Diana Garcia: Como deve saber, os módulos de energia das UPS funcionam de forma mais eficiente quando estão muito carregados. Cargas leves são simplesmente pouco eficientes. Digamos que tem um bastidor DPA 250 com 5 módulos. A Xtra VFI é uma característica inteligente que avalia a carga suportada pela UPS e calcula qual o número ótimo de módulos a utilizar de forma a que todos operem na melhor zona das suas curvas de eficiência. De seguida põe os outro módulos em standby, para entrarem em funcionamento imediatamente caso haja um aumento da carga. Isto poupa imensa energia e dinheiro, especialmente em locais com elevados consumos de energia, como data centers.
ABB: Qual a facilidade com que se dimensiona, instala e põe em operação uma DPA 250?

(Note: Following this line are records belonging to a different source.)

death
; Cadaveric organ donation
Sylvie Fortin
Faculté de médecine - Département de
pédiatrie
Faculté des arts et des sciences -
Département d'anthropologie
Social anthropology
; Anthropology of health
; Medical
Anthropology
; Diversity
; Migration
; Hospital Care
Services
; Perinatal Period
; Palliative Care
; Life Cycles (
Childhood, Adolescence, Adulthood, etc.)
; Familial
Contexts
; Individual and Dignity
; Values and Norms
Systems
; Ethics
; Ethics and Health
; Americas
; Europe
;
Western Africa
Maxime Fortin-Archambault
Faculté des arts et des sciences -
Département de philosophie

Diana Garcia: Esforçamo-nos imenso para que esta UPS fosse fácil de instalar. Vimos isso como um ponto positivo para venda. Por exemplo, a DPA 250 é pequena e não é difícil para o cliente atribuir um espaço nas suas, normalmente muito ocupadas, instalações para a instalar. A arquitetura modular significa que o seu dimensionamento é flexível visto que só é necessário adicionar mais um módulo ou dois caso as necessidades de energia aumentem ou sejam superiores ao antecipado. O acesso online aos parâmetros de estado e ambiente, e um Interface Homem-Máquina (HMI) simples também descomplicam o comissionamento da mesma forma que as entradas de cabos inferior e superior, o que significa que o espaço ocupado não aumenta devido à necessidade de um bastidor adicional para as entradas de cabos ou ter que deixar espaço para introduzir cabos.
ABB: Dave, se puder partilhar a sua visão para o futuro, quais os desafios que ainda se apresentam aos clientes, mesmo com a DPA 250, e como é que estes problemas podem ser resolvidos?
Dave Sterlace: No futuro, penso que a UPS se tornará numa componente ainda mais crítica dos data centers. Perspetivo que os data centers se tornem partes ativas da grid, onde uma UPS inteligente se pode tornar numa verdadeira central elétrica, incluindo resposta em frequência, equilíbrio de carga e resposta por procura, permitindo que os operadores de data centers tenham maior flexibilidade na gestão do seu negócio. Ao serem integrados nos sistemas de automação de data centers ABB AbilityTM, os data centers do futuro irão funcionar como uma parte ativa e integral do tecido de energia e TI de uma cidade inteligente.
ABB: Dave e Diana, obrigado pelo tempo que dispuseram!